I had an extremely fraught dating history with a lot of bad decisions made out of loneliness for a long time

But for the past 4 years, I have been in an incredibly wonderful beautiful and perfect relationship with my boyfriend who has also been my best friend for the past 10 years.

Which is not to say "Go fuck your bestie", but more just... love can be hard to find and feel *impossible* to find. But no matter what shitty things might happen, what hurt may come, there will always be hope for better.
ah im happy for u

but also i hope i can be happy too

rn im so busy with grad school im just glad to have friends

but one day i hope to find someone

i dont even think i have a bestie cuz im very closed-off irl

which is ironic bc im like a social butterfly here

but it's also really really easy to be open and honest when i have anonymity and won't feel the consequences of my actions

like if some ppl irl found out about this stuff they wouldn't hate me but i think they'd think less of me. at least a little
 
I’m not licensed but I do have a psychology degree (not in counseling lol, in research although I did take a lot of classes bc I stated wanting to be a therapist).

So if you need a quack therapist who has an adjacent degree who dropped his PhD program to run a farm then I’m your guy.
Therapy is expensive, I just use cheap liquor and smoke instead
Probably also why im still single lol rip
 
Last relationship advice I have to give is you gotta find someone who will match your freak. You can't sanitize yourself for the sake of pursuing love. Last night I got extremely high and said and tweeted some rather strange things about the pokemon Gastrodon. And I was like "god I must sound so crazy right now" and he was like "No I totally understand where you're coming from. I see it." And that is what love should look like.
yeah ig so but putting any restrictions or filters on what im looking for when i already feel like my chances are slim just make it feel even more doomery LOL

but if i ever become mr. bitches and it gets to a point where women are throwing themselves at me and i can be picky about it then yes that'll be something i'll consider

my standards are kinda so low i just want someone who will love me back.

also in my head the tweets read like "wow gastrodon is so slimy i wish it would crawl up my leg and use its suction cups on me" and your bf just being like "yeah"
 
oh u used to be a PhD student? did u get a Masters at least?

also more importantly yes what are some good coping mechanisms for when bad stuff happens n life and how do u resist cravings/urges/relapse for addiction

i think ppl say just anecdotally that u gotta try to maximize the good stuff in your life while also trying to minimize the bad stuff but i feel like im only trying to minimize the bad stuff and it leaves me feeling empty and exhausted instead cuz i just feel like im spending a lot of mental energy trying to resist the temptations of my addictions
I did get the masters lol.

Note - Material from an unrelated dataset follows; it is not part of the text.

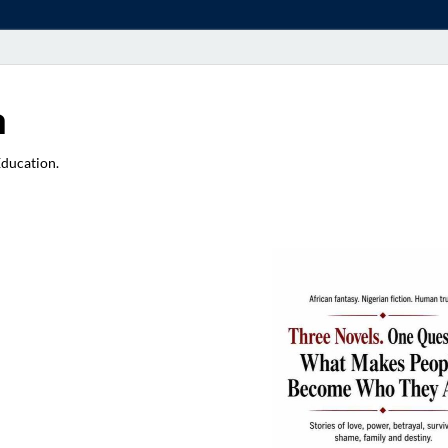
a
Education.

Although to do the really cool stuff I’d have to finish the doctorate (fun fact my username is Dr_Professor bc I of grad school lol).

Those anecdotes are correct in making yourself happier. (Exposing yourself to positive stimulus and reducing negative stimulus contact). But the way you should probably go about is take anything you do and compare how much negative feedback it gives you to positive. Find things that just naturally give you mostly positive and stick with those and avoid activities that cause negative. (The ones you can).

But as far as how to actually deal with cravings and relapse and stuff, your best friend is going to be cognitive therapy (actually what I stated out going for), basically you train yourself to think differently. You’d basically need to talk things out with someone and let them show you alternatives ways to think about these things, mindfulness of your own maladaptive thought patterns, and learn to recognize them and counter them with the alternative truths of the matter. (It’s actually how I deal with myself a lot of the time. I’m bipolar and have bpd and it’s done wonders being able to rationalize myself out of my crazy thoughts patterns even if it isn’t a miracle fix). It’s not a quick fix, you need to constantly train yourself to do so, and also talk things out regularly with someone about it who can be that voice for you early on.